Task brief —
Exactly those lines that run from the one containing "What is the bounding box of the woman" through the last line of the entries below should be printed, and no others.

== Records for the task

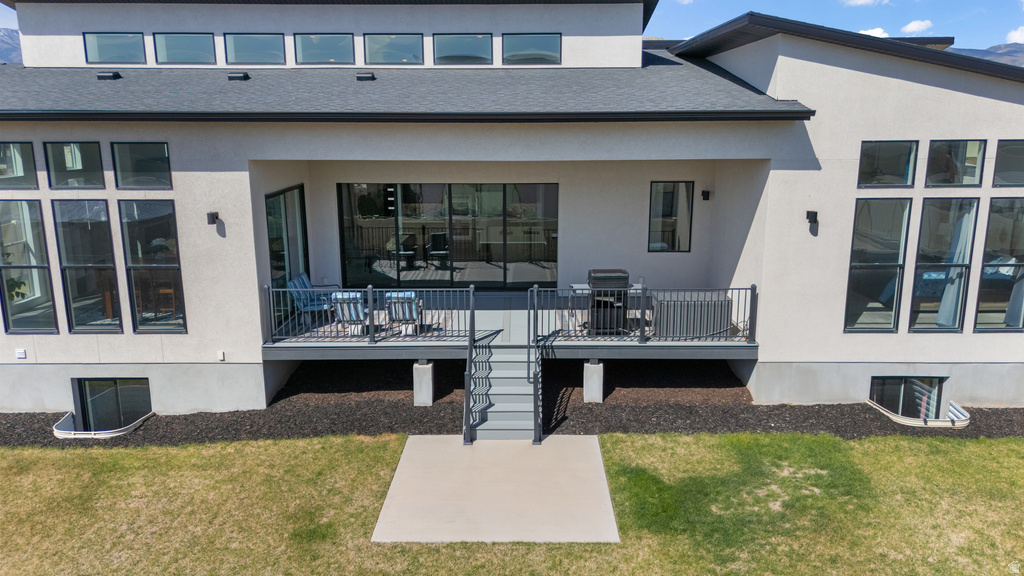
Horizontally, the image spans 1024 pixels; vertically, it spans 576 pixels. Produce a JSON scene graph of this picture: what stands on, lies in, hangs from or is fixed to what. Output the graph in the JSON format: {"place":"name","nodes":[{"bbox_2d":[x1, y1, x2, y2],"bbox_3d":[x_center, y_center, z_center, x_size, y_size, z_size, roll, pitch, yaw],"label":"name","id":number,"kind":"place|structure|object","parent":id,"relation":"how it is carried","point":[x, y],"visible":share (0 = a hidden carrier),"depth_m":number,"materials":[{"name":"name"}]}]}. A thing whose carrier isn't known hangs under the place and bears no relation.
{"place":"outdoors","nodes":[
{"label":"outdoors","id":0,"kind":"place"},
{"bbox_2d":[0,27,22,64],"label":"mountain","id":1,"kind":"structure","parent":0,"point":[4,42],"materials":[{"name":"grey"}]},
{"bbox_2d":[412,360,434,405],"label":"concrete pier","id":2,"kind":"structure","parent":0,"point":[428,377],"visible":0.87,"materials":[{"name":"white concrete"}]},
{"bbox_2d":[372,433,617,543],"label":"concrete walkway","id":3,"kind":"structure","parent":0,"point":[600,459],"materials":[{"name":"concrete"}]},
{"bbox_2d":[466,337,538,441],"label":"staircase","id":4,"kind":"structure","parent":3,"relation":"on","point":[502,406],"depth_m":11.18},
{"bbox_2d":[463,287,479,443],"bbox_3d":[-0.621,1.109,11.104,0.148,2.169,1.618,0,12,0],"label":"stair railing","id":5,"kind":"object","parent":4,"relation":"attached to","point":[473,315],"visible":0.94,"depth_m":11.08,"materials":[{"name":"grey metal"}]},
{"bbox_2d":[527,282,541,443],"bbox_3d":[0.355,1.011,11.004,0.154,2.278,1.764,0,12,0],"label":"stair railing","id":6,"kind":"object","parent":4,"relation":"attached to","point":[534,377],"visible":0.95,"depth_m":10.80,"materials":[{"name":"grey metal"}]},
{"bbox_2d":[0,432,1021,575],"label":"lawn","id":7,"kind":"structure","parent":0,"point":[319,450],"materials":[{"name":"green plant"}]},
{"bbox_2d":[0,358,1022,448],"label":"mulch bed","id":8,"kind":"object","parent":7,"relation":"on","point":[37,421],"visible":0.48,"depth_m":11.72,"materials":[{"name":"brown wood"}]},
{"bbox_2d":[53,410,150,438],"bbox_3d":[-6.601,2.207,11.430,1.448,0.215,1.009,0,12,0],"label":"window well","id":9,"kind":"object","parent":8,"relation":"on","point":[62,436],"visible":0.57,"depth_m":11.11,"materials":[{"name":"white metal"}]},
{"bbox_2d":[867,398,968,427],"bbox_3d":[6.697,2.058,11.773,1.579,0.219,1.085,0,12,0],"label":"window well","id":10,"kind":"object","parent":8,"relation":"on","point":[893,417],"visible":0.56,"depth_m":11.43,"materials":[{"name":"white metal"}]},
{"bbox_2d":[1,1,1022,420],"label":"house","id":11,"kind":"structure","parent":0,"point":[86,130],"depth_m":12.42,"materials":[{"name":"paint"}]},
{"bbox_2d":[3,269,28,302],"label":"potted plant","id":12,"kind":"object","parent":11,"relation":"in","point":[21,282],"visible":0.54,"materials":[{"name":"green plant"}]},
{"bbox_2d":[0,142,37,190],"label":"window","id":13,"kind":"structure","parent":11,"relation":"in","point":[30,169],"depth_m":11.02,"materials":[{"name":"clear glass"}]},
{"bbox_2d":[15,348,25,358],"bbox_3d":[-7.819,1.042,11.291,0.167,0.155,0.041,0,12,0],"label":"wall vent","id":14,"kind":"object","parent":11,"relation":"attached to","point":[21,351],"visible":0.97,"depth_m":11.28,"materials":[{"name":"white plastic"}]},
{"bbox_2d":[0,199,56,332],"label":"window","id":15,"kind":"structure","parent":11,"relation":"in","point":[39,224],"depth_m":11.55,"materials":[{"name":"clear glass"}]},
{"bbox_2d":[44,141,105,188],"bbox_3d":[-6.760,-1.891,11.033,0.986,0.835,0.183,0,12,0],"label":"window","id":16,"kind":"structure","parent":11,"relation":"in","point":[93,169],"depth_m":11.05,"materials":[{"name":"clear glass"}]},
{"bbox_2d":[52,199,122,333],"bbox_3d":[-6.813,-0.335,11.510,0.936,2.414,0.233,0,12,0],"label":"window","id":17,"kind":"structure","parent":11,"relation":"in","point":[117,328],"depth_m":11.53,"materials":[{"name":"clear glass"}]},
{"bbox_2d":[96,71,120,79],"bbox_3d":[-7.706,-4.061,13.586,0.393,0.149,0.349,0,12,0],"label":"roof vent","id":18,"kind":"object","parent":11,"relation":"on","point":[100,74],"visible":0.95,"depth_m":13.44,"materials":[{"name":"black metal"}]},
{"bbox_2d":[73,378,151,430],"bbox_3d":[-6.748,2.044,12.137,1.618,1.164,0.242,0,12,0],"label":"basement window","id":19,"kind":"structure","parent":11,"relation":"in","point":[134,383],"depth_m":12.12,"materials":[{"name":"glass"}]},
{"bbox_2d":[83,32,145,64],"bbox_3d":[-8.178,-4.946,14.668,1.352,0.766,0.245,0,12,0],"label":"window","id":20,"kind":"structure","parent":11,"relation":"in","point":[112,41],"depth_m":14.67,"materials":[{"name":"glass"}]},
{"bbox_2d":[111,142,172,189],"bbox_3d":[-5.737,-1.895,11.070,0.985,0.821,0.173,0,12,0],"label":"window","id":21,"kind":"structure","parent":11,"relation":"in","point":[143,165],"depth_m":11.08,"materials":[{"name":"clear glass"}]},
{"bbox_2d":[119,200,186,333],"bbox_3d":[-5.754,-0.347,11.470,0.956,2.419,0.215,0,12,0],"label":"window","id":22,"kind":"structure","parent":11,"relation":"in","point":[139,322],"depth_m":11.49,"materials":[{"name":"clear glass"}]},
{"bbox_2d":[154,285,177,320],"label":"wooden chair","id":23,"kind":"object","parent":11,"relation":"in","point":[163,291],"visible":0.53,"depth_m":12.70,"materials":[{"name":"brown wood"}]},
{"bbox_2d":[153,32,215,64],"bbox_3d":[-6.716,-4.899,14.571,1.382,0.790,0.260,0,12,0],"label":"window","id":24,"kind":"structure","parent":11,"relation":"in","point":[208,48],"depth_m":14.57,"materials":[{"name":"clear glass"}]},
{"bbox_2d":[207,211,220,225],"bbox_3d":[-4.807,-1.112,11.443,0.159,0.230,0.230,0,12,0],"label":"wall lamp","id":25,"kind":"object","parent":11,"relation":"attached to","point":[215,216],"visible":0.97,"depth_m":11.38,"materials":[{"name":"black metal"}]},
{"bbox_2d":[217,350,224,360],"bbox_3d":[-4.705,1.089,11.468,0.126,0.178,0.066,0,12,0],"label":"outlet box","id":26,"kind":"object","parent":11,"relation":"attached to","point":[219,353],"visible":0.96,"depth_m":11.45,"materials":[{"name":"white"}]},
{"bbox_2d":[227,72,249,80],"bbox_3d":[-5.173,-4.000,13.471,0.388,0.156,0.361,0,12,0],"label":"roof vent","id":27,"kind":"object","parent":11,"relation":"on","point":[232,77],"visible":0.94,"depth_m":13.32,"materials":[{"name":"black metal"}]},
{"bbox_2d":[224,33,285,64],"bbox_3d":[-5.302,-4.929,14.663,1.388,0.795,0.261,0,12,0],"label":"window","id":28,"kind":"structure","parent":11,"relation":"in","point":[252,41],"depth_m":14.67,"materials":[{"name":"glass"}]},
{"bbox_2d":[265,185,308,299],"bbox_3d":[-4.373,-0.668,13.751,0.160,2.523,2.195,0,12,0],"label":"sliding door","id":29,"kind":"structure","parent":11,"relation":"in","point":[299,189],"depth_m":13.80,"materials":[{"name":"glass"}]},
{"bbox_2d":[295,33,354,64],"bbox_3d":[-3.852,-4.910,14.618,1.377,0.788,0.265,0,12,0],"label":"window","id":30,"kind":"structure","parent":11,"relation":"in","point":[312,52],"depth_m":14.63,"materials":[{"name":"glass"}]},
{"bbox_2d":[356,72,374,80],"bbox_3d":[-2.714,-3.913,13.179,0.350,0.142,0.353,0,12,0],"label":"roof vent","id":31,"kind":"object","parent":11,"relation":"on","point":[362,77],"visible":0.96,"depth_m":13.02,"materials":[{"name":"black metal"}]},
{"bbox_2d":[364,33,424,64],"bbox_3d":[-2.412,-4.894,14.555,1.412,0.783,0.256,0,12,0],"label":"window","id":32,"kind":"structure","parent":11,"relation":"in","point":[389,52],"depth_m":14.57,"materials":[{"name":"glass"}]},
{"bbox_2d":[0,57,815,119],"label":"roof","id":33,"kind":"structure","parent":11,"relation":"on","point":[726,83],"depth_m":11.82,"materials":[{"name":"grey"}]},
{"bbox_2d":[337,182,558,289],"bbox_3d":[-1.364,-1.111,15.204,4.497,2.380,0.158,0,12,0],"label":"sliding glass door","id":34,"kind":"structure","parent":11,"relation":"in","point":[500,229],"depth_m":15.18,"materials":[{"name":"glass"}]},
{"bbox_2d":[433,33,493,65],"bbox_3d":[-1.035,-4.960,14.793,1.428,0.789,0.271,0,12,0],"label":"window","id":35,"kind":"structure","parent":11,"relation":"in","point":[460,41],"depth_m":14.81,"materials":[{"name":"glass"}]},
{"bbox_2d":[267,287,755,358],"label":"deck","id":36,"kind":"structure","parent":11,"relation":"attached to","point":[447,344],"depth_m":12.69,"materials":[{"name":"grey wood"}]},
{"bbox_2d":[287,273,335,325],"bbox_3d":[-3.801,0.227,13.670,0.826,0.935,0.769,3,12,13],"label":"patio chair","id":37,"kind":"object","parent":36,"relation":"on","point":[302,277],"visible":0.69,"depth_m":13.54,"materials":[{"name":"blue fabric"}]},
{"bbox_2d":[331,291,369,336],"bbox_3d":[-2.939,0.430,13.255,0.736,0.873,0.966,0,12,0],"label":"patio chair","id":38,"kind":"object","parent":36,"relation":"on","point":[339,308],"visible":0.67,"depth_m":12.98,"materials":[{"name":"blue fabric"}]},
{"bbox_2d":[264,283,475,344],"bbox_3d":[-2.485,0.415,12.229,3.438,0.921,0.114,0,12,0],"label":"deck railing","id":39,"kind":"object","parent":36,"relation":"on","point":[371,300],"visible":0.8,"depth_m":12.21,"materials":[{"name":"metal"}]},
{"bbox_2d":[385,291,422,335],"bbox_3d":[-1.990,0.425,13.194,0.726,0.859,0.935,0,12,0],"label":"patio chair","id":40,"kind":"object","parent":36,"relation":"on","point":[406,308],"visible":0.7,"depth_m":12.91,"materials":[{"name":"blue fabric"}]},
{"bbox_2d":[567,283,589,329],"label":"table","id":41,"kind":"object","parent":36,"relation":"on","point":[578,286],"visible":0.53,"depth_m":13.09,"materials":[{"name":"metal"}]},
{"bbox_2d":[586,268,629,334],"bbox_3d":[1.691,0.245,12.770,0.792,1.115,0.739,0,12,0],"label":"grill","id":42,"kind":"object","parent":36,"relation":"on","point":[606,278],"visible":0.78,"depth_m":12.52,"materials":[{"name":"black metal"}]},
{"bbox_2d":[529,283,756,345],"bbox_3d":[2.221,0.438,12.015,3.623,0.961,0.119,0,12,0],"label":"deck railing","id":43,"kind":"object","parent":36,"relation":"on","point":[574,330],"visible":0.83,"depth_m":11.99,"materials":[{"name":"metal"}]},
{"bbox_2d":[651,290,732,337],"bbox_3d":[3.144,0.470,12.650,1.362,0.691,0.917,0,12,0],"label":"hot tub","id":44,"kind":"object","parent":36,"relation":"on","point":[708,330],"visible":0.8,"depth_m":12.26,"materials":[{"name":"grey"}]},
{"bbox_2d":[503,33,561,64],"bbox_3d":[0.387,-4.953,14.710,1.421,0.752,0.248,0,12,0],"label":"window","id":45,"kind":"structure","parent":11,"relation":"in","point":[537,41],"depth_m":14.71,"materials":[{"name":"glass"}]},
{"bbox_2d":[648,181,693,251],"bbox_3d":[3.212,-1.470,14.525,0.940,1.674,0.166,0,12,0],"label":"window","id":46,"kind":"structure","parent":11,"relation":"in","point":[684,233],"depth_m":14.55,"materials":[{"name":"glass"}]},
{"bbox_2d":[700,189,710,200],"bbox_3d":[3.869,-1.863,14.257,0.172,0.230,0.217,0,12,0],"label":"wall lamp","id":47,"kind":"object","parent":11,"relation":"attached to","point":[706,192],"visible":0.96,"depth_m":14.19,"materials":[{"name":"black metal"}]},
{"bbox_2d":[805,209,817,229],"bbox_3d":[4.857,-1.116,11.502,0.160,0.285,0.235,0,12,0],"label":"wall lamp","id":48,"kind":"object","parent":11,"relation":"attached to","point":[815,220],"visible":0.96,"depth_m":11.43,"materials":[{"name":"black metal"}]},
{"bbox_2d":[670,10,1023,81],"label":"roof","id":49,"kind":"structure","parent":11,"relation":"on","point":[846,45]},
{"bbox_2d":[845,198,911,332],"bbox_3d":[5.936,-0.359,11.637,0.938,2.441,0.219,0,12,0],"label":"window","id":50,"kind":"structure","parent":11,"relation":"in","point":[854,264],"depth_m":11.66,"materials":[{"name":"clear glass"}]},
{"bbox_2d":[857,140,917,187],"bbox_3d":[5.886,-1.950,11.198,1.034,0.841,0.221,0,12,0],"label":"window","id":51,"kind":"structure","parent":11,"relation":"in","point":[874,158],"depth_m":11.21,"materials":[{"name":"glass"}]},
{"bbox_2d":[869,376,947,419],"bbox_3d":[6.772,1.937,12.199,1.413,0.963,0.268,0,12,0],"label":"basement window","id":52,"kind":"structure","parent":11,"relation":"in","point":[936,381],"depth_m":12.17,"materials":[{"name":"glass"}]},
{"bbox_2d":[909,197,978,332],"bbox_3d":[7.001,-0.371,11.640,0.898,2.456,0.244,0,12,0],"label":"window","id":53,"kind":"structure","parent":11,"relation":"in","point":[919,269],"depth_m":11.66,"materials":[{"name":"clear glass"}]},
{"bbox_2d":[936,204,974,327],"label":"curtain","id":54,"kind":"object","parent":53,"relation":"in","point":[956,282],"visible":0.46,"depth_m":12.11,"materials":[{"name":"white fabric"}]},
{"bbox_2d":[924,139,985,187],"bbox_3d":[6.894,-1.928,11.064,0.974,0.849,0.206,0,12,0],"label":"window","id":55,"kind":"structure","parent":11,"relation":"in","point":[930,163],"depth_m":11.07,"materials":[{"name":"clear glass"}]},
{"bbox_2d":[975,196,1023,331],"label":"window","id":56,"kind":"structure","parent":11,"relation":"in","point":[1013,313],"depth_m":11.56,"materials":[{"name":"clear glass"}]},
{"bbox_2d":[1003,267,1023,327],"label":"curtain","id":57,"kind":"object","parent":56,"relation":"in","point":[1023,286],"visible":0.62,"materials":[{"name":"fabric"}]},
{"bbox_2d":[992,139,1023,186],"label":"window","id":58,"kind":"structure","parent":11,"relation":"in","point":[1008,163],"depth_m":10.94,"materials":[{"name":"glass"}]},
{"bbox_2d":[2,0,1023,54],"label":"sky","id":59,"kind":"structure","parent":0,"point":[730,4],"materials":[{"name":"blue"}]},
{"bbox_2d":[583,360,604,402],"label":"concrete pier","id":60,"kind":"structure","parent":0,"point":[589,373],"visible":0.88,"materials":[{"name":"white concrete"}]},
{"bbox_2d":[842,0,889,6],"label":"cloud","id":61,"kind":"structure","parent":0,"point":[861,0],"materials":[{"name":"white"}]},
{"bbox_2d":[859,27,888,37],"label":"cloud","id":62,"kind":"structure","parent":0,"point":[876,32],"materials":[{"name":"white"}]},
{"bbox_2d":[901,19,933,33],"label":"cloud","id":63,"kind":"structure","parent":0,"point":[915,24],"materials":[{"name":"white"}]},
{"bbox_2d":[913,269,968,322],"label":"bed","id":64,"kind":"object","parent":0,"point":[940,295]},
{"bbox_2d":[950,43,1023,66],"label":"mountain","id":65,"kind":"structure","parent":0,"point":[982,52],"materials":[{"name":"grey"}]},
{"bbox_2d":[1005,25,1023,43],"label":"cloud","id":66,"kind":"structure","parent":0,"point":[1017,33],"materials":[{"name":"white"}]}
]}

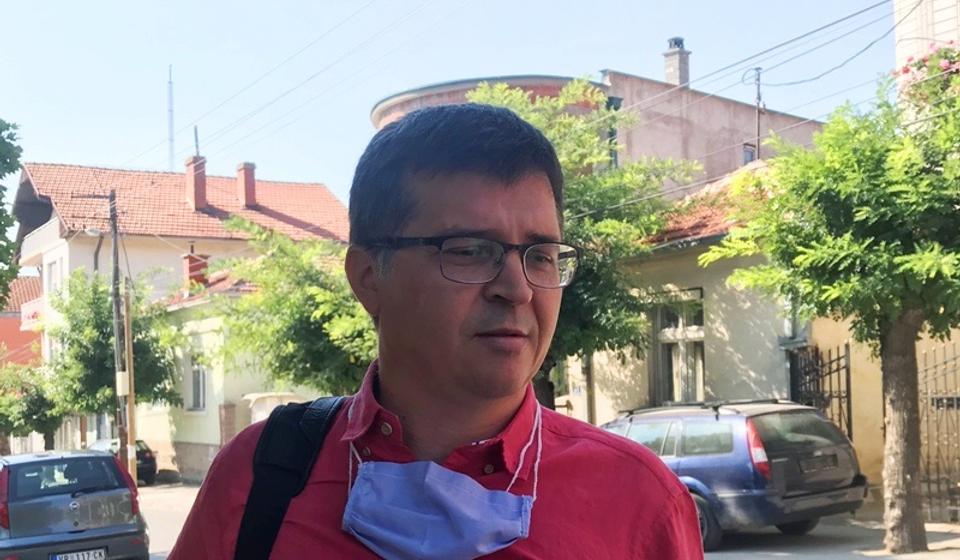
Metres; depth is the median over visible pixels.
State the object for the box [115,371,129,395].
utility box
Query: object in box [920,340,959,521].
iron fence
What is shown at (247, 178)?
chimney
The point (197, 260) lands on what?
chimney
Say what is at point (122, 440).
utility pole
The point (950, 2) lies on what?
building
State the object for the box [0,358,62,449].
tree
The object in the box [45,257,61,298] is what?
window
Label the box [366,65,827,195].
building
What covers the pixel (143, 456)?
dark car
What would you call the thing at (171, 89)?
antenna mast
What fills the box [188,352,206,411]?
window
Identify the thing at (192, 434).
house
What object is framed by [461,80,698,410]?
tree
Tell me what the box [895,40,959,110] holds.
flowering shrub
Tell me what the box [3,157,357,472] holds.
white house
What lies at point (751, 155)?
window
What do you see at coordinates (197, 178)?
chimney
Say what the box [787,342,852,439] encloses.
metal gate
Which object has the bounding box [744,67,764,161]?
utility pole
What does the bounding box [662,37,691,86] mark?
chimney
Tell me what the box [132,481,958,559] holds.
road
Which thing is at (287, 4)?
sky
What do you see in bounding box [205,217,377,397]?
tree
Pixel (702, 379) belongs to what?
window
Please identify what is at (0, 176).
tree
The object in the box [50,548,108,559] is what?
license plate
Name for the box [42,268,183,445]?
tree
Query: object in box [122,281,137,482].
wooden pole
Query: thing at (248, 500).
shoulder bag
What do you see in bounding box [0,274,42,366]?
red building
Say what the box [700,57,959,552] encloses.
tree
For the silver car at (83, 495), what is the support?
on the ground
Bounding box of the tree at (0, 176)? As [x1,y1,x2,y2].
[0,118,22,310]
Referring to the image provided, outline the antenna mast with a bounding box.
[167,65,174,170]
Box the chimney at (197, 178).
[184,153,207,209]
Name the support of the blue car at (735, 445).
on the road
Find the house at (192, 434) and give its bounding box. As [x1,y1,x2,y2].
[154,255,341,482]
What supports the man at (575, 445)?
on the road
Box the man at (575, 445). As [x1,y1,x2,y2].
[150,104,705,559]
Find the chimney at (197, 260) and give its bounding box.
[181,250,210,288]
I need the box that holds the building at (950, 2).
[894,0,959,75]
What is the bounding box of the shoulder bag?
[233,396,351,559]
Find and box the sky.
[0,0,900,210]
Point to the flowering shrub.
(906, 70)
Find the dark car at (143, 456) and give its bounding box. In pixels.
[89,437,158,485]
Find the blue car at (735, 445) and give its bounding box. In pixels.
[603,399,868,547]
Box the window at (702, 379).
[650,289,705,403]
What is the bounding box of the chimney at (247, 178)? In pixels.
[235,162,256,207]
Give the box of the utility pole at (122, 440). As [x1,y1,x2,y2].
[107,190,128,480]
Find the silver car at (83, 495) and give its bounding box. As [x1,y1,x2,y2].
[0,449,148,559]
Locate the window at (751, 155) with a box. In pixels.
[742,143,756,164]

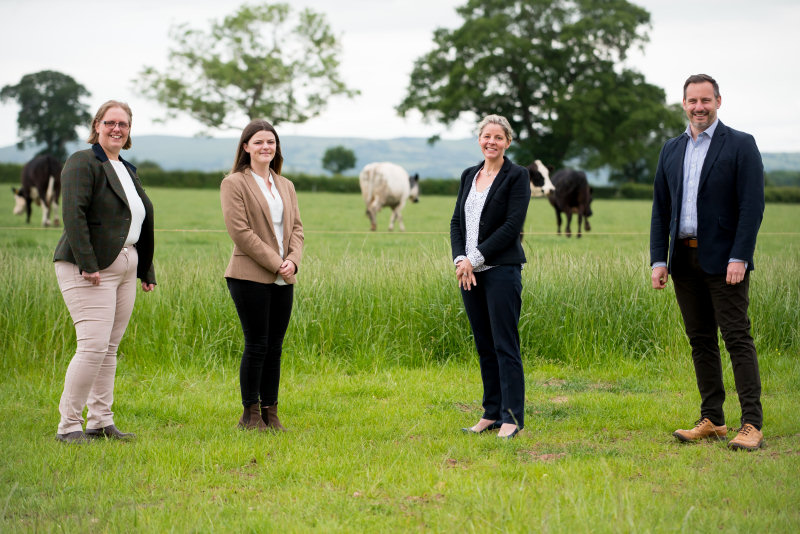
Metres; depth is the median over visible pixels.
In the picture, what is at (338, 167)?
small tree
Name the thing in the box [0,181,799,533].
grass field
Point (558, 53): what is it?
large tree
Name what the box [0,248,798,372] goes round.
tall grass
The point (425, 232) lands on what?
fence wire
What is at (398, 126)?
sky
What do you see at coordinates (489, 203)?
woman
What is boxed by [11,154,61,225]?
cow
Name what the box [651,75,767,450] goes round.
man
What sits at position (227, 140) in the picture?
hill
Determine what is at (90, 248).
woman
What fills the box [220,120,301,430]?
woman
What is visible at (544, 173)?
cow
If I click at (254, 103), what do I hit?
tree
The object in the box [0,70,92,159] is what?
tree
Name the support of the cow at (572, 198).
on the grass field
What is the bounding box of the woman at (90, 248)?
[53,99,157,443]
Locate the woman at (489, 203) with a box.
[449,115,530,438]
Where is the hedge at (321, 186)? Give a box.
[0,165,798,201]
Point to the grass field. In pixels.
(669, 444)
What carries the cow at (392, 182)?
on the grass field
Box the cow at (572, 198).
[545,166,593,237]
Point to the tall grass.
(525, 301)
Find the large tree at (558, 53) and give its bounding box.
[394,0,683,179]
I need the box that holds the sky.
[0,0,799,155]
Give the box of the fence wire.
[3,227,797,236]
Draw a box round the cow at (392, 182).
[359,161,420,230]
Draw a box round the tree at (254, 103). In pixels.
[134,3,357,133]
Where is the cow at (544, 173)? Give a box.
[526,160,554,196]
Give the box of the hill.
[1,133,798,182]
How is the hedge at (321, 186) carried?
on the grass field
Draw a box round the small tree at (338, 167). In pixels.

====

Task solution —
What is the bounding box of the woman at (90, 248)?
[53,99,157,443]
Locate the woman at (489, 203) with a box.
[449,115,530,438]
Where is the hedge at (321, 186)? Give a box.
[0,165,798,201]
Point to the grass field. In pixels.
(669, 444)
What carries the cow at (392, 182)?
on the grass field
Box the cow at (572, 198).
[545,166,593,237]
Point to the tall grass.
(525, 301)
Find the large tree at (558, 53) and give its bounding box.
[394,0,683,179]
I need the box that holds the sky.
[0,0,799,155]
Give the box of the fence wire.
[3,227,797,236]
Draw a box round the cow at (392, 182).
[359,161,420,230]
Draw a box round the tree at (254, 103). In pixels.
[134,3,357,133]
Where is the cow at (544, 173)? Give a box.
[526,160,554,196]
Give the box of the hill.
[1,133,798,182]
How is the hedge at (321, 186) carried?
on the grass field
Draw a box round the small tree at (338, 167). In pixels.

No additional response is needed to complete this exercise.